> Task goal: Tally the lines in the rows below that contain the string "resources", with case counting. Give only the number.

> Available records:

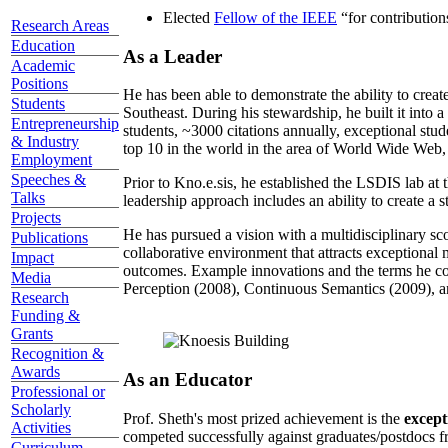
Elected
Fellow of the IEEE
“
for contributio
Research Areas
Education
As a Leader
Academic
Positions
He has been able to demonstrate the ability to creat
Students
Southeast. During his stewardship, he built it into
Entrepreneurship
students, ~3000 citations annually, exceptional stud
& Industry
top 10 in the world in the area of World Wide Web, a
Employment
Speeches &
Prior to Kno.e.sis, he established the LSDIS lab at 
Talks
leadership approach includes an ability to create a 
Projects
He has pursued a vision with a multidisciplinary sc
Publications
collaborative environment that attracts exceptional 
Impact
outcomes. Example innovations and the terms he c
Media
Perception (2008), Continuous Semantics (2009), a
Research
Funding &
Grants
Recognition &
Awards
As an Educator
Professional or
Scholarly
Prof. Sheth's most prized achievement is the
except
Activities
competed successfully against graduates/postdocs fr
Curriculum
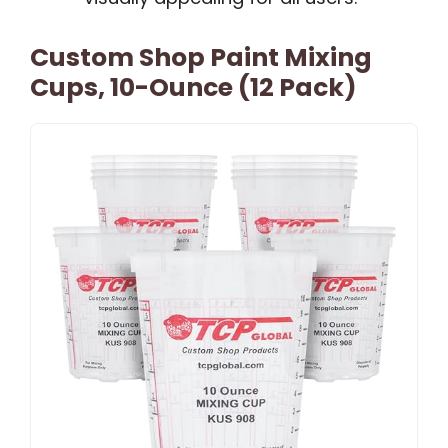
Custom Shop Paint Mixing
Cups, 10-Ounce (12 Pack)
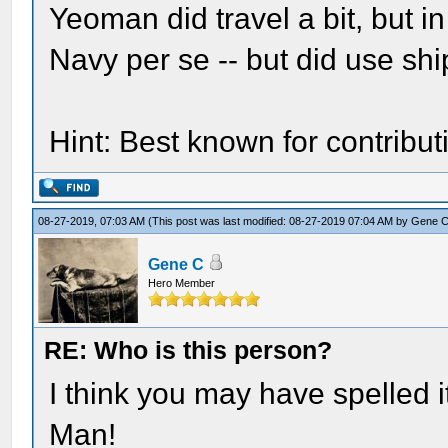
Yeoman did travel a bit, but i
Navy per se -- but did use ship
Hint: Best known for contributi
08-27-2019, 07:03 AM
(This post was last modified: 08-27-2019 07:04 AM by
Gene 
Gene C
Hero Member
RE: Who is this person?
I think you may have spelled it
Man!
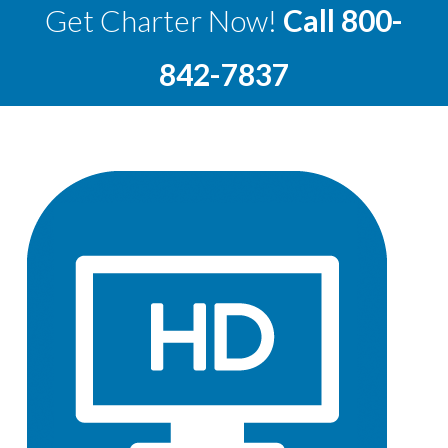
Get Charter Now!
Call
800-
842-7837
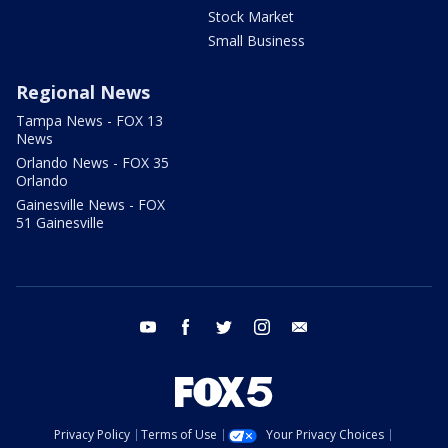
Stock Market
Small Business
Regional News
Tampa News - FOX 13
News
Orlando News - FOX 35
Orlando
Gainesville News - FOX
51 Gainesville
youtube
facebook
twitter
instagram
email
Privacy Policy
Terms of Use
Your Privacy Choices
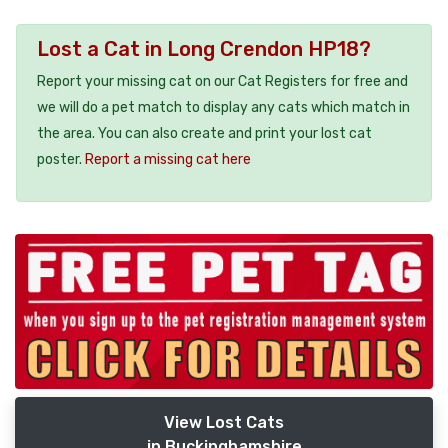
Lost a Cat in Long Crendon HP18?
Report your missing cat on our Cat Registers for free and
we will do a pet match to display any cats which match in
the area. You can also create and print your lost cat
poster.
Report a missing cat here
View Lost Cats
in Buckinghamshire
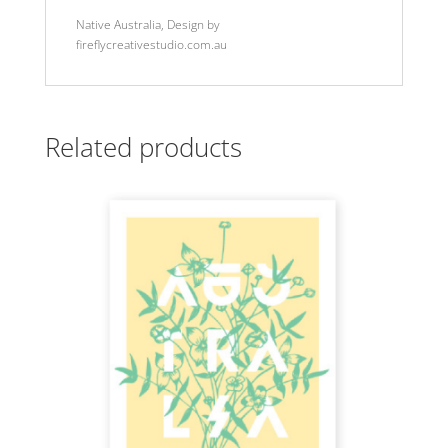
Native Australia, Design by
fireflycreativestudio.com.au
Related products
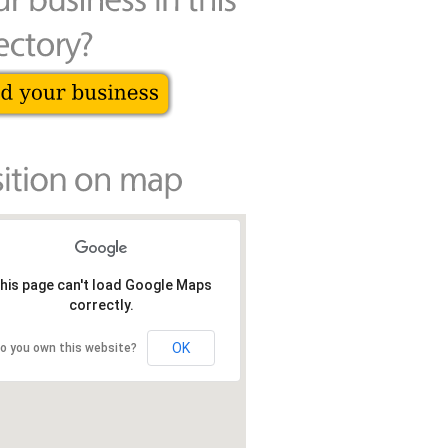
his page can't load Google Maps
correctly.
OK
o you own this website?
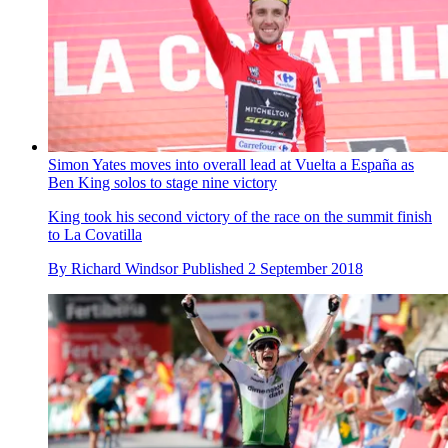
Simon Yates moves into overall lead at Vuelta a España as
Ben King solos to stage nine victory
King took his second victory of the race on the summit finish
to La Covatilla
By
Richard Windsor
Published
2 September 2018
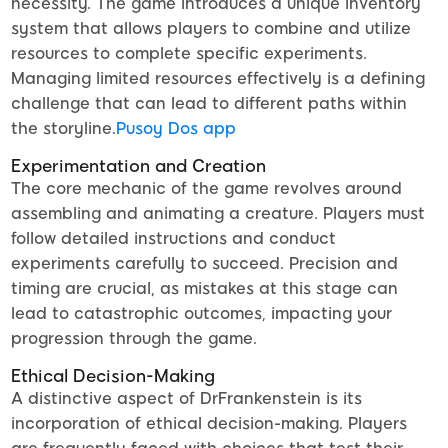
necessity. The game introduces a unique inventory
system that allows players to combine and utilize
resources to complete specific experiments.
Managing limited resources effectively is a defining
challenge that can lead to different paths within
the storyline.
Pusoy Dos app
Experimentation and Creation
The core mechanic of the game revolves around
assembling and animating a creature. Players must
follow detailed instructions and conduct
experiments carefully to succeed. Precision and
timing are crucial, as mistakes at this stage can
lead to catastrophic outcomes, impacting your
progression through the game.
Ethical Decision-Making
A distinctive aspect of DrFrankenstein is its
incorporation of ethical decision-making. Players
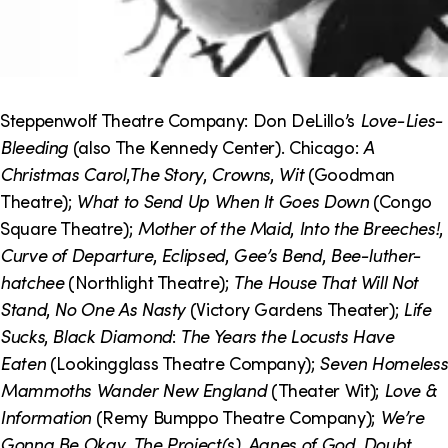
Steppenwolf Theatre Company: Don DeLillo’s
Love-Lies-
Bleeding
(also The Kennedy Center). Chicago:
A
Christmas Carol
,
The Story
,
Crowns
,
Wit
(Goodman
Theatre);
What to Send Up When It Goes Down
(Congo
Square Theatre);
Mother of the Maid
,
Into the Breeches!
,
Curve of Departure
,
Eclipsed
,
Gee’s Bend
,
Bee-luther-
hatchee
(Northlight Theatre);
The House That Will Not
Stand
,
No One As Nasty
(Victory Gardens Theater);
Life
Sucks
,
Black Diamond
:
The Years the Locusts Have
Eaten
(Lookingglass Theatre Company);
Seven Homeless
Mammoths Wander New England
(Theater Wit);
Love &
Information
(Remy Bumppo Theatre Company);
We’re
Gonna Be Okay
,
The Project(s)
,
Agnes of God
,
Doubt
,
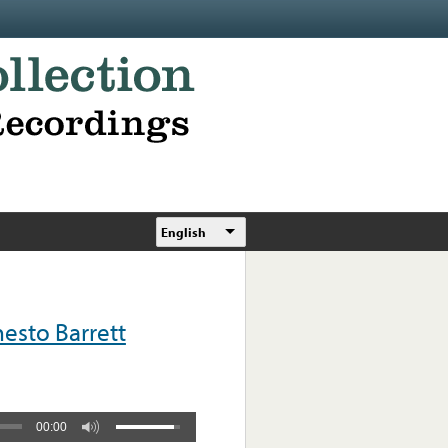
English
esto Barrett
00:00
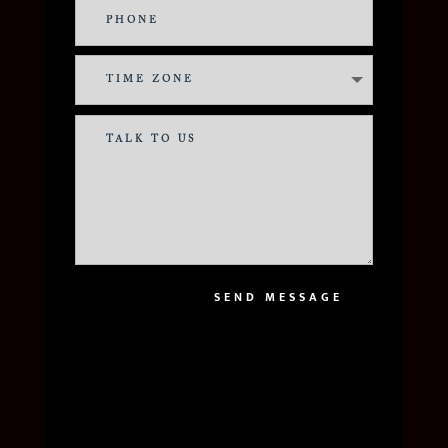
SEND MESSAGE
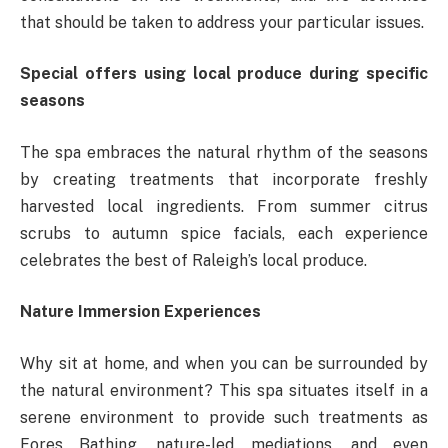
that should be taken to address your particular issues.
Special offers using local produce during specific
seasons
The spa embraces the natural rhythm of the seasons
by creating treatments that incorporate freshly
harvested local ingredients. From summer citrus
scrubs to autumn spice facials, each experience
celebrates the best of Raleigh’s local produce.
Nature Immersion Experiences
Why sit at home, and when you can be surrounded by
the natural environment? This spa situates itself in a
serene environment to provide such treatments as
Fores Bathing, nature-led mediations, and even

> Output below: 2